Eine Person sitzt an einem Computer. Auf dem Bildschirm ist das Foto einer anderen Person zu sehen, deren Gesicht unkenntlich gemacht ist. Daneben Text.

Die Anamnese, also die systematische Befragung zum Gesundheitszustande eines Individuums, ist ein Schlüsselbestandteil des diagnostischen Vorgehens. In diesem Gespräch erfährt die Ärztin/der Arzt alle relevanten Informationen über die aktuellen Beschwerden der Patientin/des Patienten, über Vorerkrankungen oder Medikamenteneinnahmen, zur Familiengeschichte, zu Risikofaktoren oder dem psycho-sozialen Umfeld. Eine sorgfältige Erfassung aller dieser Aspekte ist entscheidend für das weitere diagnostische und therapeutische Vorgehen. Die Medizin-Studierenden müssen im Kommunikationstraining die Struktur und Durchführung dieser Gespräche erlernen und üben.

 

Der Anamneseunterricht findet üblicherweise in simulierten Gesprächen zwischen Studierenden untereinander oder mit Hilfe von Schauspielpatienten statt. Beim Unterricht untereinander entsteht aber eine sehr unrealistische Gesprächsumgebung und beim Einsatz von Schauspielpatienten kann stets nur eine Studentin/ein Student mit einem Schauspieler interagieren.

 

Um der große Zahl an Medizinstudierenden die Möglichkeit zu bieten, in einer realen Umgebung Anamnesegespräche zu üben, werden an der Medizinischen Fakultät der Martin-Luther-Universität Halle-Wittenberg virtuelle Dialogformen erprobt. Hierzu wurde eine KI-basierte Chatbot-Umgebung entwickelt, in der sich Studierende mit simulierten Patienten frei unterhalten können. Als Grundlage dienen hierfür Patientenprofile von typischen klinischen Fällen (z.B. einer Patientin mit Blinddarmentzündung) mit eigenen Vorgeschichten und Dialogelementen.

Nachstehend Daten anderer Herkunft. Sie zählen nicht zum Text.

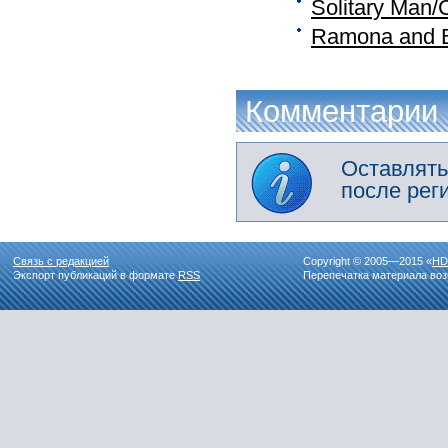
Solitary Man
Ramona and 
Комментарии
Оставлять
после рег
Связь с редакцией
Copyright © 2005—2015 «
HD
Экспорт публикаций в формате
RSS
Перепечатка материала воз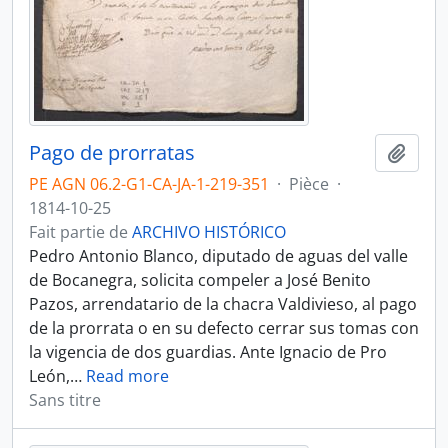
Pago de prorratas
Ajout
PE AGN 06.2-G1-CA-JA-1-219-351
·
Pièce
·
1814-10-25
Fait partie de
ARCHIVO HISTÓRICO
Pedro Antonio Blanco, diputado de aguas del valle
de Bocanegra, solicita compeler a José Benito
Pazos, arrendatario de la chacra Valdivieso, al pago
de la prorrata o en su defecto cerrar sus tomas con
la vigencia de dos guardias. Ante Ignacio de Pro
León,
…
Read more
Sans titre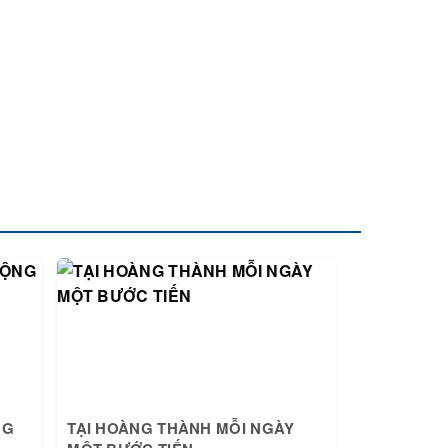
NG
TẠI HOÀNG THÀNH MỖI NGÀY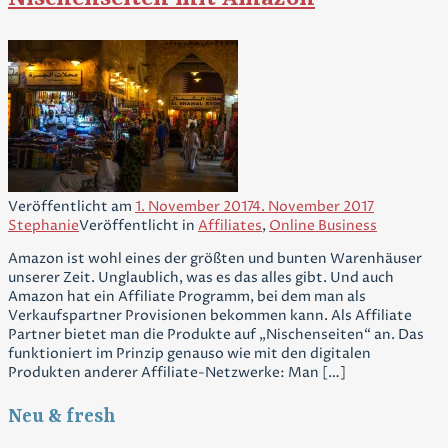
Veröffentlicht am
1. November 2017
4. November 2017
Stephanie
Veröffentlicht in
Affiliates
,
Online Business
Amazon ist wohl eines der größten und bunten Warenhäuser
unserer Zeit. Unglaublich, was es das alles gibt. Und auch
Amazon hat ein Affiliate Programm, bei dem man als
Verkaufspartner Provisionen bekommen kann. Als Affiliate
Partner bietet man die Produkte auf „Nischenseiten“ an. Das
funktioniert im Prinzip genauso wie mit den digitalen
Produkten anderer Affiliate-Netzwerke: Man […]
Neu & fresh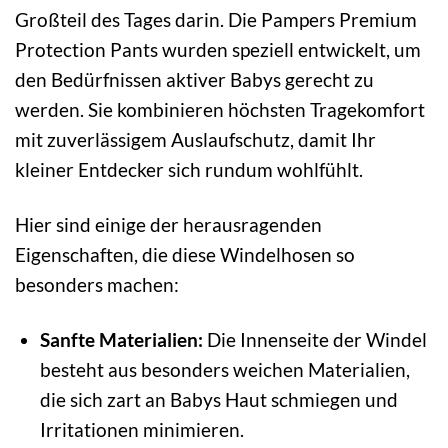
Großteil des Tages darin. Die Pampers Premium
Protection Pants wurden speziell entwickelt, um
den Bedürfnissen aktiver Babys gerecht zu
werden. Sie kombinieren höchsten Tragekomfort
mit zuverlässigem Auslaufschutz, damit Ihr
kleiner Entdecker sich rundum wohlfühlt.
Hier sind einige der herausragenden
Eigenschaften, die diese Windelhosen so
besonders machen:
Sanfte Materialien:
Die Innenseite der Windel
besteht aus besonders weichen Materialien,
die sich zart an Babys Haut schmiegen und
Irritationen minimieren.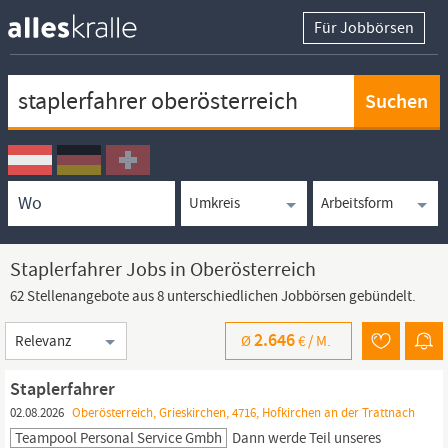
Für Jobbörsen
Keywortsuche
Ortssuche
Umkreissuche
Arbeitsform
Staplerfahrer Jobs in Oberösterreich
62 Stellenangebote aus 8 unterschiedlichen Jobbörsen gebündelt.
Sortierung
2.646
Ø
€ /
M.
Staplerfahrer
02.08.2026
Oberösterreich, Grieskirchen, 4716, Hofkirchen an der Trattnach
Teampool Personal Service Gmbh
Dann werde Teil unseres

Am Computerbildschirm können die Studierenden diesen Patienten Fragen in freier Form stellen und erhalten die entsprechenden Antworten. Um diese Art der Befragung noch realitätsnäher zu gestalten, existieren zu allen Antworten kurze Videosequenzen, die unterbrechungsfrei miteinander verbunden werden, sodass der visuelle Eindruck eines durchgängigen Gesprächs entsteht. Auch ist es für die Studierenden möglich über eine Speech-to-Text-Umwandlung ihre Frage in ein Mikrofon zu sprechen, die dann in Text umgewandelt und von dem Patienten-Avatar beantwortet wird.

 

In der derzeitigen Entwicklungsstufe des Projekts steht im Vordergrund, dass die von den Studierenden durchgeführte Befragung vollständig ist und keine relevanten Aspekte vergessen werden. Hierzu werden die Gespräche analysiert und die/der Studierenden erhalten ein Feedback zur Vollständigkeit. Darüber hinaus erklärt ein klinischer Experte in einer Videoeinspielung, welche Aspekte bei dem jeweiligen Fall von grundlegender Bedeutung sind. Das System wird kontinuierlich weiterentwickelt, sodass es zukünftig auch online eingesetzt werden kann und auch analysiert wird, wie zielführend das Gespräch war.